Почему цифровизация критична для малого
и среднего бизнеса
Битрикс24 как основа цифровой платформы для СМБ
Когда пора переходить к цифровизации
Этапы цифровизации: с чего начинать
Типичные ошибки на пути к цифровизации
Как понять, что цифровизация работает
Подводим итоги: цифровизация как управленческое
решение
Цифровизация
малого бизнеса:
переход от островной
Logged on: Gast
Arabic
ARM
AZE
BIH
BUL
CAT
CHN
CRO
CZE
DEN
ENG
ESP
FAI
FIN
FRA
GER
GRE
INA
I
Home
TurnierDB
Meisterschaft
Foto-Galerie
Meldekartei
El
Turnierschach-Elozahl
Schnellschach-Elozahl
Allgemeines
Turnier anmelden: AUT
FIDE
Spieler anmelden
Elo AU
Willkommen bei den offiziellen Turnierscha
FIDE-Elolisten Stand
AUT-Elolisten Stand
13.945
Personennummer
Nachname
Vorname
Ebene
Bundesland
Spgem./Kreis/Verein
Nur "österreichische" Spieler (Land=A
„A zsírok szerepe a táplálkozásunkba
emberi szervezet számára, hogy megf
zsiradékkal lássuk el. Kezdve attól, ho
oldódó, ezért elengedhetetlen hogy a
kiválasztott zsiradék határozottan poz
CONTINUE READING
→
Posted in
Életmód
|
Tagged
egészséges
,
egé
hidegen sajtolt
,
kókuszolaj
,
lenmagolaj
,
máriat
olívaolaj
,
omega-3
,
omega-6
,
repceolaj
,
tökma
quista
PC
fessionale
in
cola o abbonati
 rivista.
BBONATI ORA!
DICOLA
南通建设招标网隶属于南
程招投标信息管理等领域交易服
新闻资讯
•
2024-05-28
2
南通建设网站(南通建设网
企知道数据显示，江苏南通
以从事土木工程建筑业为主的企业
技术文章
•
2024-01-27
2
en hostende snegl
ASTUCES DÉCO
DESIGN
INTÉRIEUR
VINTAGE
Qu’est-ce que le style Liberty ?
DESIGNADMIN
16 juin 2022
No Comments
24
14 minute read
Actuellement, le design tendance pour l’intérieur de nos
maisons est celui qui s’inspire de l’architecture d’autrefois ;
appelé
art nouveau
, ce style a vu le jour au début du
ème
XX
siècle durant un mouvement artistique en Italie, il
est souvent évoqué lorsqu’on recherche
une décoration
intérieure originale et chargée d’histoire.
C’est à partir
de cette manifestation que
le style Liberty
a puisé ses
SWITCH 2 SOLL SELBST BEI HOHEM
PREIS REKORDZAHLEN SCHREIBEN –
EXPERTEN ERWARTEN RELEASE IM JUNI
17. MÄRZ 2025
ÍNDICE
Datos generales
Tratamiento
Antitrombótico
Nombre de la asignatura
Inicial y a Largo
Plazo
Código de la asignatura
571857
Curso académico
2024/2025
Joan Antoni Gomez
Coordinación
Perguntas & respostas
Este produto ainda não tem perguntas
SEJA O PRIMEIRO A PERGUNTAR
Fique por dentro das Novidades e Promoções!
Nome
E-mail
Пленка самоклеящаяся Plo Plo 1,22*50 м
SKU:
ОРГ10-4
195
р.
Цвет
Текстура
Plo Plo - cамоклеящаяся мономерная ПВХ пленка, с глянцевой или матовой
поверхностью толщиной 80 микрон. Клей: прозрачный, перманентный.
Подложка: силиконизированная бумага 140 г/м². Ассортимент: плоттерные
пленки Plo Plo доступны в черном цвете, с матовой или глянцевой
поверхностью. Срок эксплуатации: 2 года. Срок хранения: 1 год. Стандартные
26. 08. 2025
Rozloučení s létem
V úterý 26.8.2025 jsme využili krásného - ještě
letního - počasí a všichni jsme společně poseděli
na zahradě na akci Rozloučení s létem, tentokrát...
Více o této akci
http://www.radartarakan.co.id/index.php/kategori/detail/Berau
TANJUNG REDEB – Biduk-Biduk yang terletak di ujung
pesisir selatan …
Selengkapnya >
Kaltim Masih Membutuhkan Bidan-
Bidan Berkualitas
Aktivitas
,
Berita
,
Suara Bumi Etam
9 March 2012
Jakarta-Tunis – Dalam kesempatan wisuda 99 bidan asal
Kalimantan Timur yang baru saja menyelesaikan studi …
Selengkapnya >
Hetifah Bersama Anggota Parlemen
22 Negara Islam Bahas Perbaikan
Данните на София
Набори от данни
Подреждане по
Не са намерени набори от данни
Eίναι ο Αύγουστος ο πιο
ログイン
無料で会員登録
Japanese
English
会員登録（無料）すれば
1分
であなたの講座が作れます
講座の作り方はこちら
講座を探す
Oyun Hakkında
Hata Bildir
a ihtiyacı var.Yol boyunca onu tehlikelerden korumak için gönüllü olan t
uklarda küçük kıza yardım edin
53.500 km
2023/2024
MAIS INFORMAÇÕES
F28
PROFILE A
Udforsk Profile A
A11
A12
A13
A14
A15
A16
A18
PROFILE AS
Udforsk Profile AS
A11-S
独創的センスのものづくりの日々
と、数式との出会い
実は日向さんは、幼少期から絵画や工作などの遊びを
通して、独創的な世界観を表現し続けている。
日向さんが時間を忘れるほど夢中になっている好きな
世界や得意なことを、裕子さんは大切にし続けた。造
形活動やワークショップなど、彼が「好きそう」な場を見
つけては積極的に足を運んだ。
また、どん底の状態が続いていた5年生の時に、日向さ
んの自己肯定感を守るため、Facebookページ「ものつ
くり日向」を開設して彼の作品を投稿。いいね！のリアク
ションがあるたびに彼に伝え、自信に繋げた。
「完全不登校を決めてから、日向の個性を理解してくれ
──────────────────────────────
**YOUR TASK:**
The required result is a verbatim copy of all the entries.

**EXERCISE OUTPUT:**
Почему цифровизация критична для малого
и среднего бизнеса
Битрикс24 как основа цифровой платформы для СМБ
Когда пора переходить к цифровизации
Этапы цифровизации: с чего начинать
Типичные ошибки на пути к цифровизации
Как понять, что цифровизация работает
Подводим итоги: цифровизация как управленческое
решение
Цифровизация
малого бизнеса:
переход от островной
Logged on: Gast
Arabic
ARM
AZE
BIH
BUL
CAT
CHN
CRO
CZE
DEN
ENG
ESP
FAI
FIN
FRA
GER
GRE
INA
I
Home
TurnierDB
Meisterschaft
Foto-Galerie
Meldekartei
El
Turnierschach-Elozahl
Schnellschach-Elozahl
Allgemeines
Turnier anmelden: AUT
FIDE
Spieler anmelden
Elo AU
Willkommen bei den offiziellen Turnierscha
FIDE-Elolisten Stand
AUT-Elolisten Stand
13.945
Personennummer
Nachname
Vorname
Ebene
Bundesland
Spgem./Kreis/Verein
Nur "österreichische" Spieler (Land=A
„A zsírok szerepe a táplálkozásunkba
emberi szervezet számára, hogy megf
zsiradékkal lássuk el. Kezdve attól, ho
oldódó, ezért elengedhetetlen hogy a
kiválasztott zsiradék határozottan poz
CONTINUE READING
→
Posted in
Életmód
|
Tagged
egészséges
,
egé
hidegen sajtolt
,
kókuszolaj
,
lenmagolaj
,
máriat
olívaolaj
,
omega-3
,
omega-6
,
repceolaj
,
tökma
quista
PC
fessionale
in
cola o abbonati
 rivista.
BBONATI ORA!
DICOLA
南通建设招标网隶属于南
程招投标信息管理等领域交易服
新闻资讯
•
2024-05-28
2
南通建设网站(南通建设网
企知道数据显示，江苏南通
以从事土木工程建筑业为主的企业
技术文章
•
2024-01-27
2
en hostende snegl
ASTUCES DÉCO
DESIGN
INTÉRIEUR
VINTAGE
Qu’est-ce que le style Liberty ?
DESIGNADMIN
16 juin 2022
No Comments
24
14 minute read
Actuellement, le design tendance pour l’intérieur de nos
maisons est celui qui s’inspire de l’architecture d’autrefois ;
appelé
art nouveau
, ce style a vu le jour au début du
ème
XX
siècle durant un mouvement artistique en Italie, il
est souvent évoqué lorsqu’on recherche
une décoration
intérieure originale et chargée d’histoire.
C’est à partir
de cette manifestation que
le style Liberty
a puisé ses
SWITCH 2 SOLL SELBST BEI HOHEM
PREIS REKORDZAHLEN SCHREIBEN –
EXPERTEN ERWARTEN RELEASE IM JUNI
17. MÄRZ 2025
ÍNDICE
Datos generales
Tratamiento
Antitrombótico
Nombre de la asignatura
Inicial y a Largo
Plazo
Código de la asignatura
571857
Curso académico
2024/2025
Joan Antoni Gomez
Coordinación
Perguntas & respostas
Este produto ainda não tem perguntas
SEJA O PRIMEIRO A PERGUNTAR
Fique por dentro das Novidades e Promoções!
Nome
E-mail
Пленка самоклеящаяся Plo Plo 1,22*50 м
SKU:
ОРГ10-4
195
р.
Цвет
Текстура
Plo Plo - cамоклеящаяся мономерная ПВХ пленка, с глянцевой или матовой
поверхностью толщиной 80 микрон. Клей: прозрачный, перманентный.
Подложка: силиконизированная бумага 140 г/м². Ассортимент: плоттерные
пленки Plo Plo доступны в черном цвете, с матовой или глянцевой
поверхностью. Срок эксплуатации: 2 года. Срок хранения: 1 год. Стандартные
26. 08. 2025
Rozloučení s létem
V úterý 26.8.2025 jsme využili krásného - ještě
letního - počasí a všichni jsme společně poseděli
na zahradě na akci Rozloučení s létem, tentokrát...
Více o této akci
http://www.radartarakan.co.id/index.php/kategori/detail/Berau
TANJUNG REDEB – Biduk-Biduk yang terletak di ujung
pesisir selatan …
Selengkapnya >
Kaltim Masih Membutuhkan Bidan-
Bidan Berkualitas
Aktivitas
,
Berita
,
Suara Bumi Etam
9 March 2012
Jakarta-Tunis – Dalam kesempatan wisuda 99 bidan asal
Kalimantan Timur yang baru saja menyelesaikan studi …
Selengkapnya >
Hetifah Bersama Anggota Parlemen
22 Negara Islam Bahas Perbaikan
Данните на София
Набори от данни
Подреждане по
Не са намерени набори от данни
Eίναι ο Αύγουστος ο πιο
ログイン
無料で会員登録
Japanese
English
会員登録（無料）すれば
1分
であなたの講座が作れます
講座の作り方はこちら
講座を探す
Oyun Hakkında
Hata Bildir
a ihtiyacı var.Yol boyunca onu tehlikelerden korumak için gönüllü olan t
uklarda küçük kıza yardım edin
53.500 km
2023/2024
MAIS INFORMAÇÕES
F28
PROFILE A
Udforsk Profile A
A11
A12
A13
A14
A15
A16
A18
PROFILE AS
Udforsk Profile AS
A11-S
独創的センスのものづくりの日々
と、数式との出会い
実は日向さんは、幼少期から絵画や工作などの遊びを
通して、独創的な世界観を表現し続けている。
日向さんが時間を忘れるほど夢中になっている好きな
世界や得意なことを、裕子さんは大切にし続けた。造
形活動やワークショップなど、彼が「好きそう」な場を見
つけては積極的に足を運んだ。
また、どん底の状態が続いていた5年生の時に、日向さ
んの自己肯定感を守るため、Facebookページ「ものつ
くり日向」を開設して彼の作品を投稿。いいね！のリアク
ションがあるたびに彼に伝え、自信に繋げた。
「完全不登校を決めてから、日向の個性を理解してくれ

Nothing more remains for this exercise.